Tim Brennan said:
Thanks guys.
Yes I was more concerned by my ability to follow a pencil line. I have a dts 400 too which may come in handy.
I'll try clamping a piece of wood
Tim,
Clamping a guide board to sheet goods or whatever is a time-honored method for making a straight cut. It can produce acceptable results IF the material to be cut is smooth and flat, and IF the guide board is straight and smooth, and IF you can successfully hold the saw flush against the guide board for the entire length of the cut. That's a lot of "ifs".
Before I started using Festool saws and guide rails, I tried that method. Unsuccessfully. Perhaps you can do it, but I found that the cut line wandered as I started stretching out for parts of the cut.
One of the keys to Festool saws is the guide rail. With the guide rail, a large number of variables are removed. The cut line is dependent on where you place the guide rail.
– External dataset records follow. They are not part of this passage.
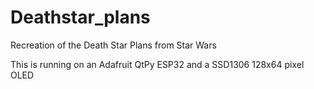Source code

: # Deathstar_plans
Recreation of the Death Star Plans from Star Wars

This is running on an Adafruit QtPy ESP32 and a SSD1306 128x64 pixel OLED
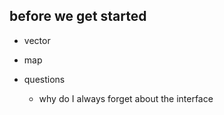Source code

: ## before we get started
* vector
* map

* questions
    * why do I always forget about the interface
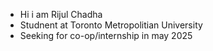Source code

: - Hi i am Rijul Chadha 
- Studnent at Toronto Metropolitian University
- Seeking for co-op/internship in may 2025
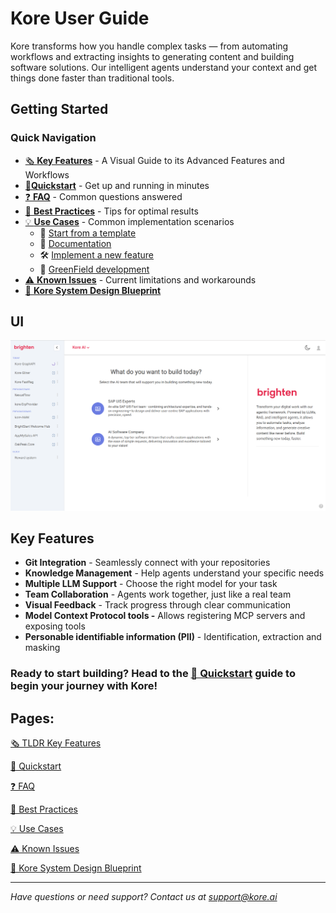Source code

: # Kore User Guide

Kore transforms how you handle complex tasks — from automating workflows and extracting insights to generating content and building software solutions. Our intelligent agents understand your context and get things done faster than traditional tools.

## Getting Started

### Quick Navigation

- [🗞️ **Key Features**](/getting_started/tldr_key_features.md) - A Visual Guide to its Advanced Features and Workflows
- [🚀**Quickstart**](/getting_started/quickstart.md) - Get up and running in minutes
- [❓ **FAQ**](/getting_started/frequently_asked.md) - Common questions answered
- [🌟 **Best Practices**](/best_practices/home.md) - Tips for optimal results
- [💡 **Use Cases**](/use_cases/home.md) - Common implementation scenarios
    - 🤖 [Start from a template](/use_cases/start_from_template.md)
    - 📝 [Documentation](/use_cases/generate_documentation.md)
    - 🛠️ [Implement a new feature](/use_cases/implement_new_feature.md)
    - 🐲 [GreenField development](/use_cases/greenfield_development.md)
- [⚠️ **Known Issues**](/getting_started/known_issues.md) - Current limitations and workarounds
- [🔨 **Kore System Design Blueprint**](/technical/system_blueprint.md)

## UI

![image.png](/getting_started/assets/introduction.png)

## Key Features

- **Git Integration** - Seamlessly connect with your repositories
- **Knowledge Management** - Help agents understand your specific needs
- **Multiple LLM Support** - Choose the right model for your task
- **Team Collaboration** - Agents work together, just like a real team
- **Visual Feedback** - Track progress through clear communication
- **Model Context Protocol tools -** Allows registering MCP servers and exposing tools
- **Personable identifiable information (PII)** - Identification, extraction and masking

### **Ready to start building?** Head to the [🚀 Quickstart](/getting_started/quickstart.md) guide to begin your journey with Kore!

## Pages:

[🗞️ TLDR Key Features ](/getting_started/tldr_key_features.md)

[🚀 Quickstart](/getting_started/quickstart.md)

[❓ FAQ](/getting_started/frequently_asked.md)

[🌟 Best Practices](/best_practices/home.md)

[💡 Use Cases](/use_cases/home.md)

[⚠️ Known Issues](/getting_started/known_issues.md)

[🔨 Kore System Design Blueprint](/technical/system_blueprint.md)

---

*Have questions or need support? Contact us at support@kore.ai*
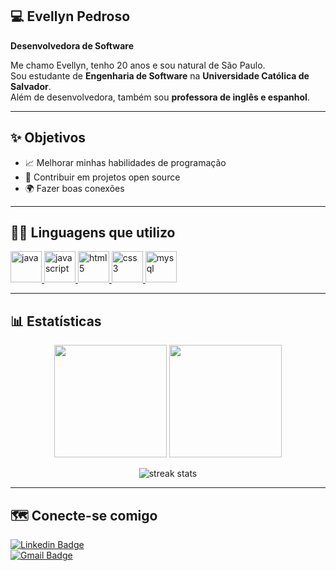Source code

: ## 💻 Evellyn Pedroso  
**Desenvolvedora de Software**  

Me chamo Evellyn, tenho 20 anos e sou natural de São Paulo.  
Sou estudante de **Engenharia de Software** na **Universidade Católica de Salvador**.  
Além de desenvolvedora, também sou **professora de inglês e espanhol**.  

---

## ✨ Objetivos  
- 📈 Melhorar minhas habilidades de programação  
- 🤝 Contribuir em projetos open source  
- 🌍 Fazer boas conexões  

---

## 👩‍💻 Linguagens que utilizo  

<p align="left">
  <a href="https://www.java.com/" target="_blank">
    <img src="https://cdn.jsdelivr.net/gh/devicons/devicon/icons/java/java-original.svg" alt="java" width="50" height="50"/>
  </a>
  <a href="https://developer.mozilla.org/en-US/docs/Web/JavaScript" target="_blank">
    <img src="https://cdn.jsdelivr.net/gh/devicons/devicon/icons/javascript/javascript-original.svg" alt="javascript" width="50" height="50"/>
  </a>
  <a href="https://developer.mozilla.org/en-US/docs/Web/HTML" target="_blank">
    <img src="https://cdn.jsdelivr.net/gh/devicons/devicon/icons/html5/html5-original.svg" alt="html5" width="50" height="50"/>
  </a>
  <a href="https://developer.mozilla.org/en-US/docs/Web/CSS" target="_blank">
    <img src="https://cdn.jsdelivr.net/gh/devicons/devicon/icons/css3/css3-original.svg" alt="css3" width="50" height="50"/>
  </a>
  <a href="https://dev.mysql.com/doc/" target="_blank">
    <img src="https://cdn.jsdelivr.net/gh/devicons/devicon/icons/mysql/mysql-original.svg" alt="mysql" width="50" height="50"/>
  </a>
</p>

---

## 📊 Estatísticas  

<p align="center">
  <img height="180em" src="https://github-readme-stats.vercel.app/api?username=evellynpedroso&show_icons=true&theme=tokyonight&include_all_commits=true&count_private=true"/>
  <img height="180em" src="https://github-readme-stats.vercel.app/api/top-langs/?username=evellynpedroso&layout=compact&langs_count=7&theme=tokyonight"/>
</p>

<p align="center">
  <img src="https://github-readme-streak-stats.herokuapp.com/?user=evellynpedroso&theme=tokyonight" alt="streak stats"/>
</p>


---

## 🗺 Conecte-se comigo  

[![Linkedin Badge](https://img.shields.io/badge/-Evellyn%20Miranda-blue?style=for-the-badge&logo=Linkedin&logoColor=white&link=https://www.linkedin.com/in/evellyn-miranda-3ab790224)](https://www.linkedin.com/in/evellyn-miranda-3ab790224)  
[![Gmail Badge](https://img.shields.io/badge/-evellynpstudy@gmail.com-c14438?style=for-the-badge&logo=Gmail&logoColor=white&link=mailto:evellynpstudy@gmail.com)](mailto:evellynpstudy@gmail.com)
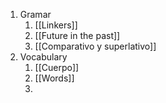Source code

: 1. Gramar
	1. [[Linkers]]
	2. [[Future in the past]]
	3. [[Comparativo y superlativo]]
2. Vocabulary
	1. [[Cuerpo]]
	2. [[Words]]
	3. 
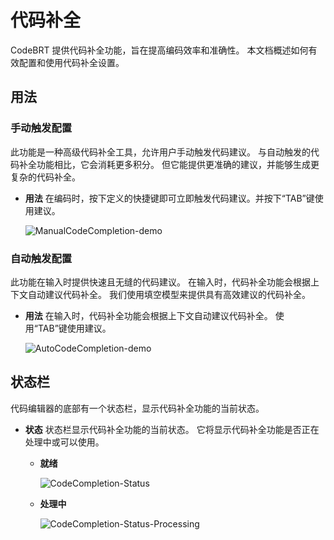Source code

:# 代码补全

CodeBRT 提供代码补全功能，旨在提高编码效率和准确性。
本文档概述如何有效配置和使用代码补全设置。

## 用法

### 手动触发配置

此功能是一种高级代码补全工具，允许用户手动触发代码建议。
与自动触发的代码补全功能相比，它会消耗更多积分。
但它能提供更准确的建议，并能够生成更复杂的代码补全。

- **用法**
  在编码时，按下定义的快捷键即可立即触发代码建议。并按下“TAB”键使用建议。

  ![ManualCodeCompletion-demo](/img/codeEditor/ManualCodeCompletion-demo.gif)

### 自动触发配置

此功能在输入时提供快速且无缝的代码建议。
在输入时，代码补全功能会根据上下文自动建议代码补全。
我们使用填空模型来提供具有高效建议的代码补全。

- **用法**
  在输入时，代码补全功能会根据上下文自动建议代码补全。
  使用“TAB”键使用建议。

  ![AutoCodeCompletion-demo](/img/codeEditor/AutoTriggerConfiguration-demo.gif)

## 状态栏

代码编辑器的底部有一个状态栏，显示代码补全功能的当前状态。

- **状态**
  状态栏显示代码补全功能的当前状态。
  它将显示代码补全功能是否正在处理中或可以使用。
    - **就绪**
  
      ![CodeCompletion-Status](/img/codeEditor/CodeCompletion-Status.png)
    - **处理中**
  
      ![CodeCompletion-Status-Processing](/img/codeEditor/CodeCompletion-Status-Processing.png)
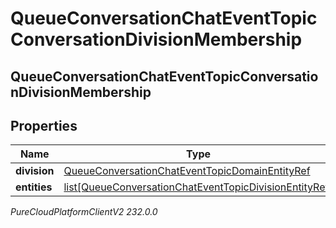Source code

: # QueueConversationChatEventTopicConversationDivisionMembership

## QueueConversationChatEventTopicConversationDivisionMembership

## Properties

|Name | Type | Description | Notes|
|------------ | ------------- | ------------- | -------------|
| **division** | [QueueConversationChatEventTopicDomainEntityRef](QueueConversationChatEventTopicDomainEntityRef) |  | [optional] |
| **entities** | [list[QueueConversationChatEventTopicDivisionEntityRef]](QueueConversationChatEventTopicDivisionEntityRef) |  | [optional] |



_PureCloudPlatformClientV2 232.0.0_
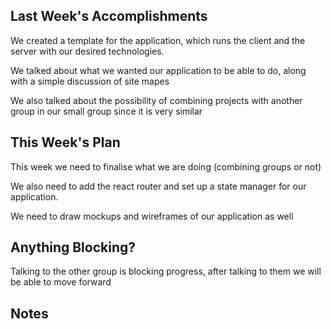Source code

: ## Last Week's Accomplishments

We created a template for the application, which runs the client and the server with our desired technologies.

We talked about what we wanted our application to be able to do, along with a simple discussion of site mapes

We also talked about the possibility of combining projects with another group in our small group since it is very similar

## This Week's Plan

This week we need to finalise what we are doing (combining groups or not)

We also need to add the react router and set up a state manager for our application.

We need to draw mockups and wireframes of our application as well

## Anything Blocking?

Talking to the other group is blocking progress, after talking to them we will be able to move forward

## Notes



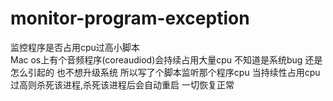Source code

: # monitor-program-exception
监控程序是否占用cpu过高小脚本  
Mac os上有个音频程序(coreaudiod)会持续占用大量cpu 不知道是系统bug 还是怎么引起的 也不想升级系统  所以写了个脚本监听那个程序cpu 当持续性占用cpu过高则杀死该进程,杀死该进程后会自动重启 一切恢复正常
For square cuts, I use a Woodpeckers 12" Woodpeckers Carpenter Square. (The 12" Precision Woodworking Square will work fine too.) One side is placed on the edge of the material and the other side is against the guide rail. There are other, faster methods for repeated cuts, but this method has served me will for several years.
You may want to consider buying a Festool guide rail and the Carvex Guide Rail Base:
http://festoolusa.com/power-tool-accessories/jigsaws/carvex-bases-and-inserts/guide-rail-base-for-carvex-jigsaw-497303 . I have a Festool Trion jig saw with the guide rail adapter. I've used it several times to make rail straight (pardon the pun) cuts.
Good luck with your project.
Regards,
Dan.
p.s. I've been thinking about a Carvex, but my PS300 (D handle) Trion still works very well. If I ever buy the Carvex, I'd probably get the accessory kit too. At $200 it's pricey, but all the accessories are in one place and always available.